Eur J Hum Genet. 2010 Feb;18(2):137-45. doi: 10.1038/ejhg.2009.103. Epub 2009 Jul 8.
In muscle tissue the protein caveolin-3 forms caveolae--flask-shaped invaginations localized on the cytoplasmic surface of the sarcolemmal membrane. Caveolae have a key role in the maintenance of plasma membrane integrity and in the processes of vesicular trafficking and signal transduction. Mutations in the caveolin-3 gene lead to skeletal muscle pathology through multiple pathogenetic mechanisms. Indeed, caveolin-3 deficiency is associated to sarcolemmal membrane alterations, disorganization of skeletal muscle T-tubule network and disruption of distinct cell-signaling pathways. To date, there have been 30 caveolin-3 mutations identified in the human population. Caveolin-3 defects lead to four distinct skeletal muscle disease phenotypes: limb girdle muscular dystrophy, rippling muscle disease, distal myopathy, and hyperCKemia. In addition, one caveolin-3 mutant has been described in a case of hypertrophic cardiomyopathy. Many patients show an overlap of these symptoms and the same mutation can be linked to different clinical phenotypes. This variability can be related to additional genetic or environmental factors. This review will address caveolin-3 biological functions in muscle cells and will describe the muscle and heart disease phenotypes associated with caveolin-3 mutations.
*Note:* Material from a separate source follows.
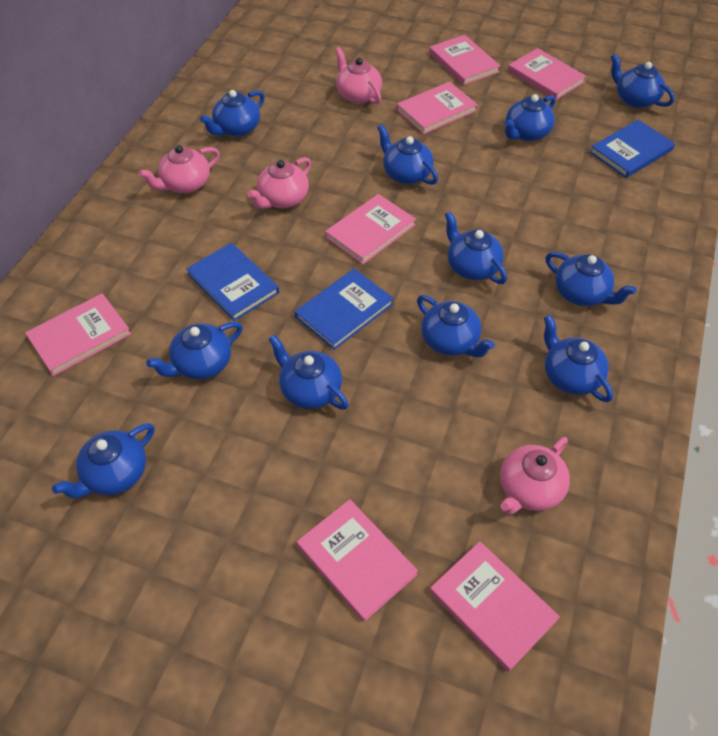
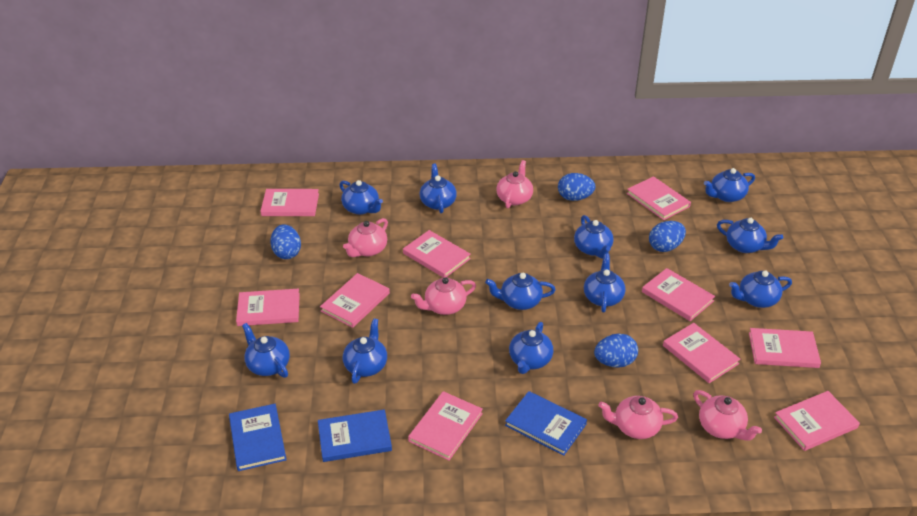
blue egg: none = 0 -> [270,224,301,259] [558,173,596,201] [594,334,638,368] [649,221,686,252] = 4
pink book: [25,293,131,376] [297,499,418,622] [325,194,416,264] [397,82,478,134] [429,35,500,85] [430,541,560,672] [508,48,586,100] = 7 -> [236,289,300,326] [260,189,319,216] [320,273,390,328] [403,230,471,278] [408,391,483,460] [627,176,691,220] [642,268,715,321] [663,323,741,383] [749,328,821,368] [774,391,860,451] = 10
pink teapot: [139,145,220,193] [247,157,311,209] [335,47,382,104] [500,437,570,515] = 4 -> [343,218,388,257] [411,277,476,315] [496,160,533,208] [598,396,678,439] [693,390,762,441] = 5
在肌肉组织中,蛋白质 caveolin-3 形成 caveolae——位于质膜细胞质表面的烧瓶状凹陷。Caveolae 在维持质膜完整性以及囊泡运输和信号转导过程中起着关键作用。Caveolin-3 基因突变通过多种发病机制导致骨骼肌病变。事实上,caveolin-3 缺乏与质膜改变、骨骼肌 T 小管网络的紊乱以及不同细胞信号通路的破坏有关。迄今为止,在人类中已经发现了 30 种 caveolin-3 突变。Caveolin-3 缺陷导致四种不同的骨骼肌疾病表型:肢带型肌营养不良症、波纹肌病、远端肌病和高肌酸激酶血症。此外,在一例肥厚型心肌病中还描述了一种 caveolin-3 突变体。许多患者表现出这些症状的重叠,并且相同的突变可以与不同的临床表型相关。这种可变性可能与其他遗传或环境因素有关。这篇综述将讨论 caveolin-3 在肌肉细胞中的生物学功能,并描述与 caveolin-3 突变相关的肌肉和心脏病表型。